Francesco Dillon@イタリア文化会館参戦記。

毎度お馴染み,九段下にあるイタリア文化会館における無料コンサートにまたも行ってきた。今回はトリノ出身のチェリスト,Francisco Dillonによる無伴奏リサイタルであった。いつも思うのだが,この無料コンサート,聴衆の年齢層が高い(私より上多数)のはいつもの通りだが,大概の場合,早めに申し込まないとキャンセル待ちになってしまう。
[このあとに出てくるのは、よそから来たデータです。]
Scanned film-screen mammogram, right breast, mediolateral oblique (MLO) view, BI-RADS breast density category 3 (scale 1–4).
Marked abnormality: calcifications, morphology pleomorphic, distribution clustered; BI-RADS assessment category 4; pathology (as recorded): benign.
今回も座席は完全に満席状態だったが,どういう人たちなのかと思ってしまう。私のような純粋音楽好きばかりとは思えないのだが...。
今回も九段下へいそいそと向かった私であったが,九段下界隈は千鳥ヶ淵の花見に訪れた人々で大混雑。これで武道館ライブなんかと重なったら目も当てられなかっただろう。しかも,この日はライトアップ最終日ということもあり,インバウンド含めた老若男女で九段下から市ヶ谷方面へ向かう坂道は人で溢れていた。上の桜の写真はライブ後の帰り道に撮ったものだが,私は人ごみを避けて,靖国通りの逆側(靖国神社側)から撮影したのであった。無粋と言えば無粋だが,これでも十分だろう。
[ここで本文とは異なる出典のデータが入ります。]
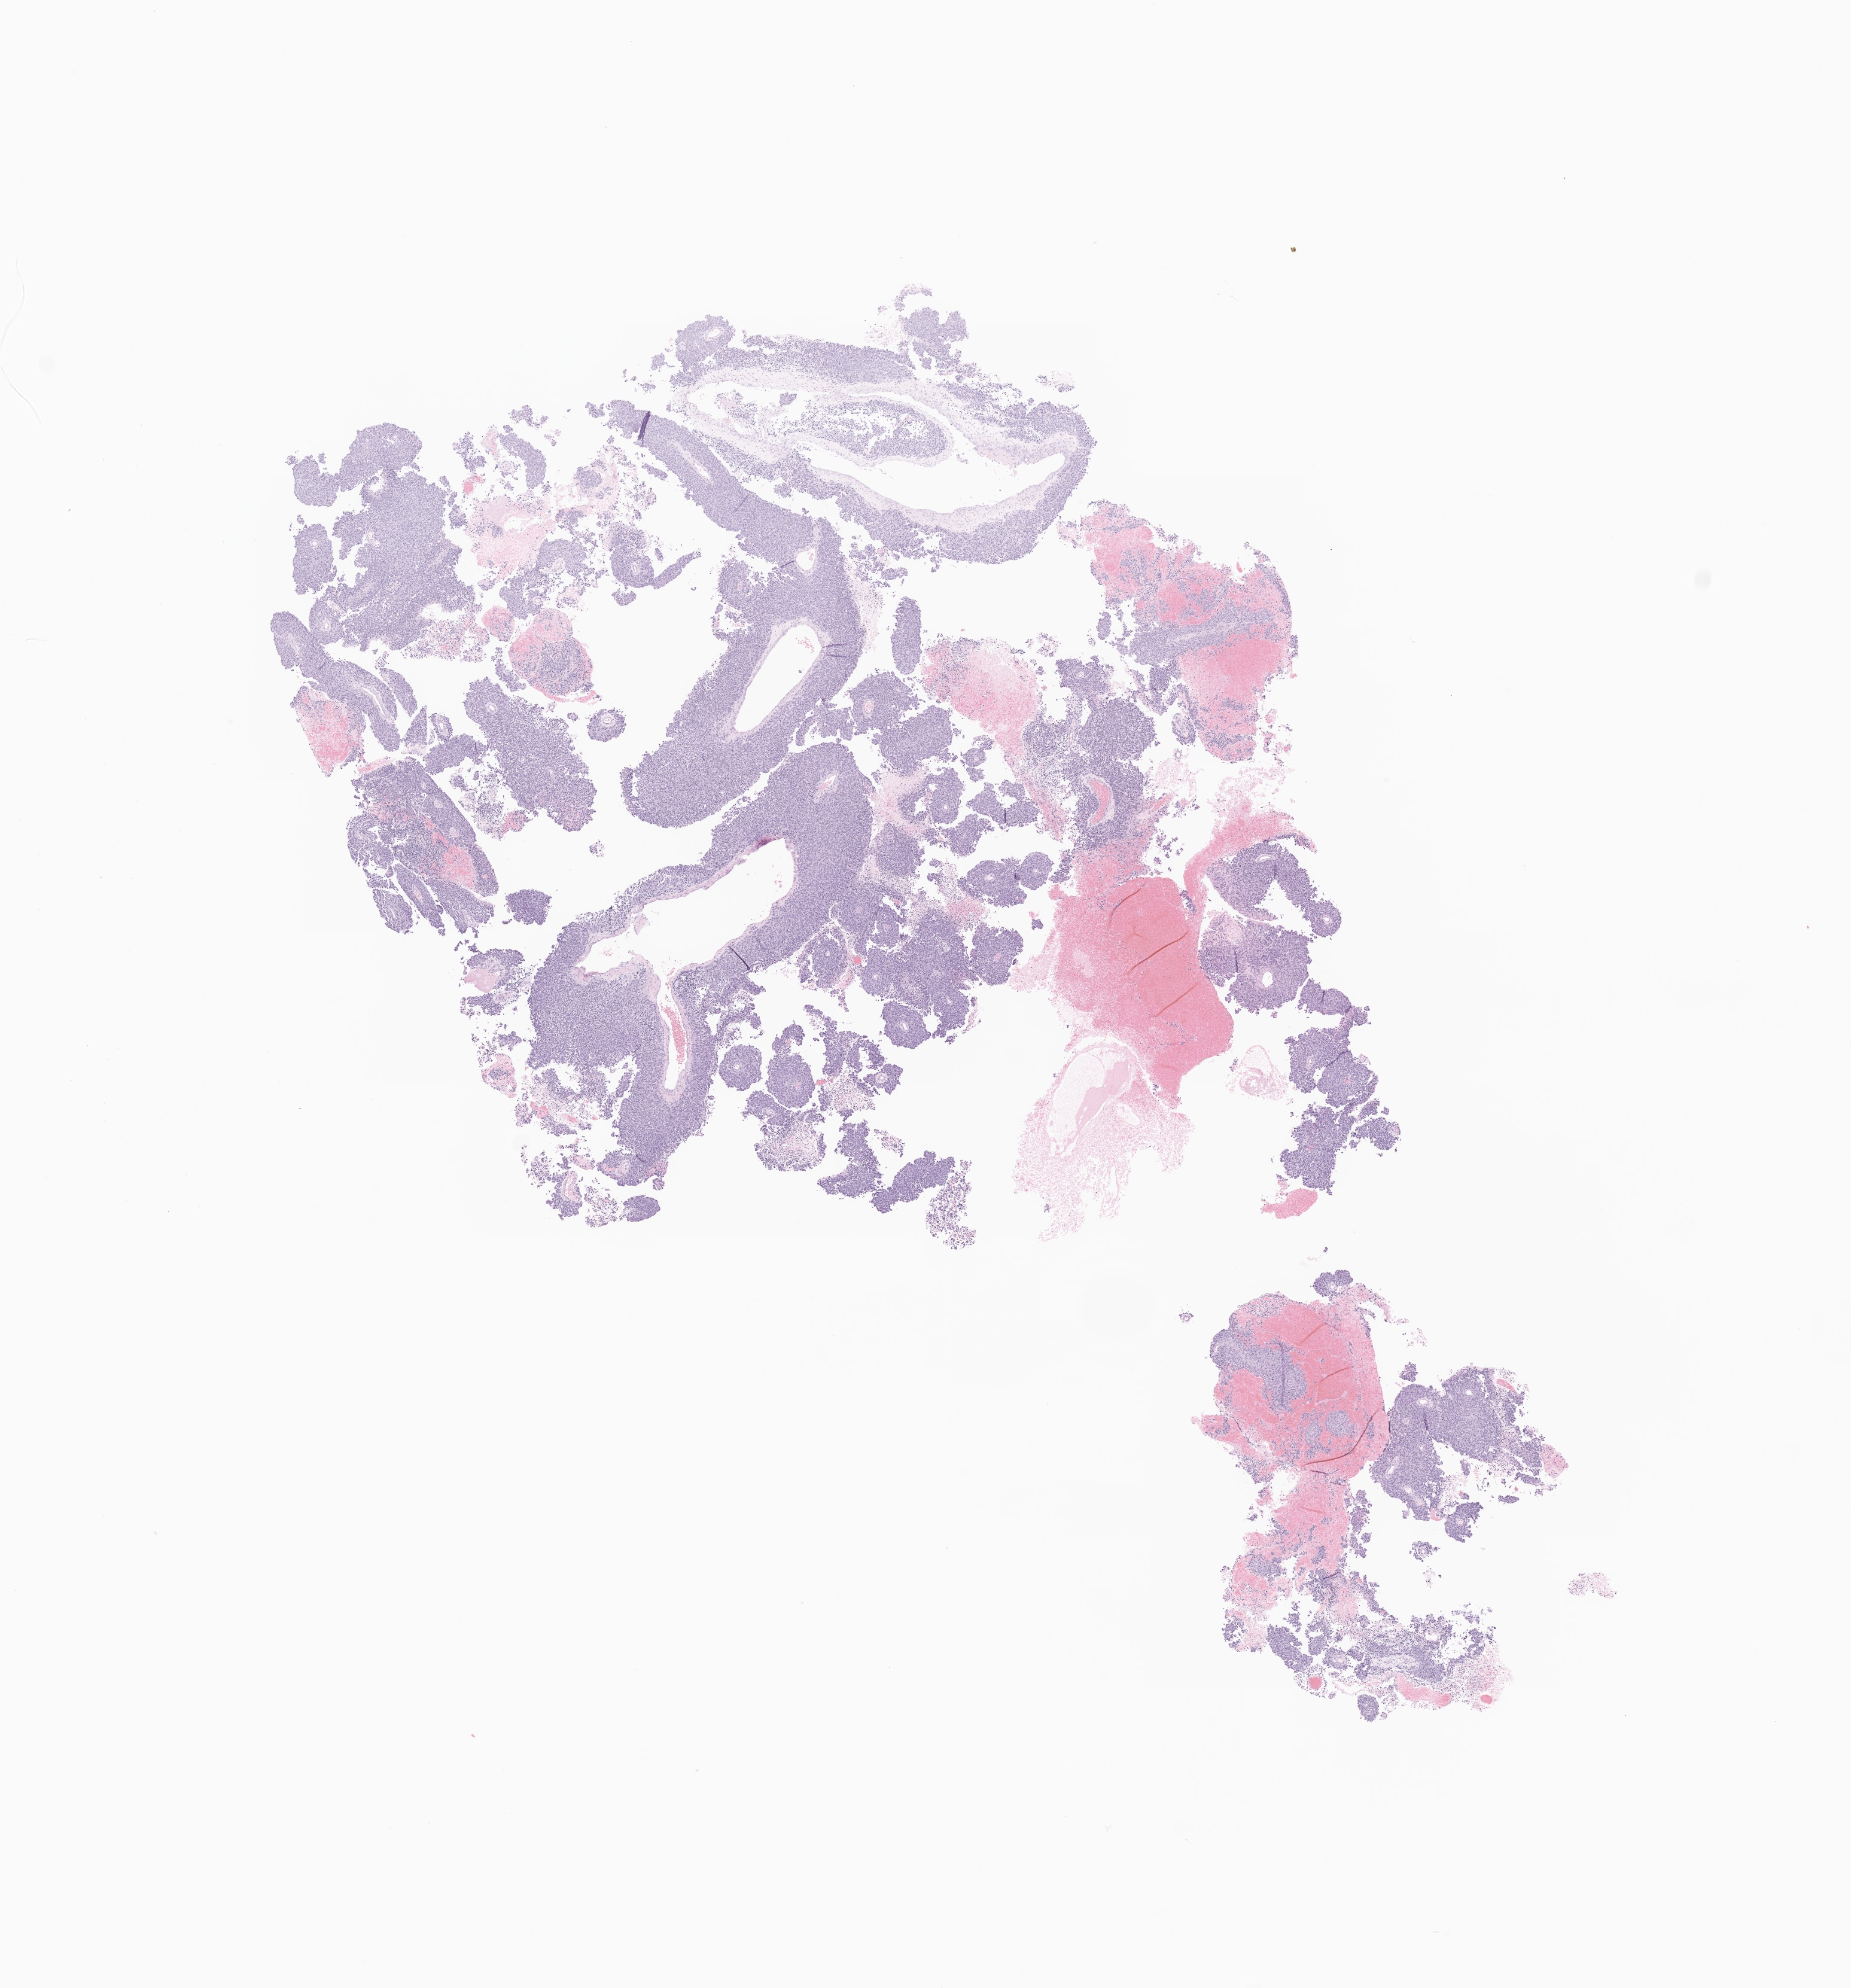
H&E whole-slide image of tumor tissue from the brain, a low-resolution overview of the entire scanned area, about 13.0 x 14.0 mm; FFPE section. Patient: female, age 88 months.
- diagnosis: Glioma, malignant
それはさておきである。今回の無伴奏チェロのリサイタルはバッハから現代音楽まで幅広いプログラムで,よく言えば意欲的なのだが,聴衆にとっては現代ものは相当ハードルが高い。私の場合,現代音楽に抵抗はあまりないのでまだいいとしても,一般的には聴衆の頭の上を???が飛び交う感じだろう。逆に言えば,今回演奏したのはバッハの無伴奏ソナタ3番であったが,バッハの素晴らしさを改めて浮かび上がらせたと言ってもよい。いずれにしても,前半の最後に演奏したSilvia Borzelliの"Here/Folia"は抽象度が高過ぎた気がする。私の前の列に座っていた少女が爆睡していたのには思わず笑ってしまったが。
そのほかに当日演奏したWeinbergとBrittenが書いたソナタは,どちらもMstislav Rostropovichに献呈された曲らしいが,そういうところで今更ながらRostropovichのポジションを再認識できるという効果もあった。いずれにしても,なかなかこういうリサイタルは聞くチャンスもないので,いい機会ではあった。無料で聞けてしまうのだから文句はないのである。
尚,Francesco DillonはQuartetto Prometeoの一員としてECM New Seriesにレコーディングしていることも初めて知ったのであった。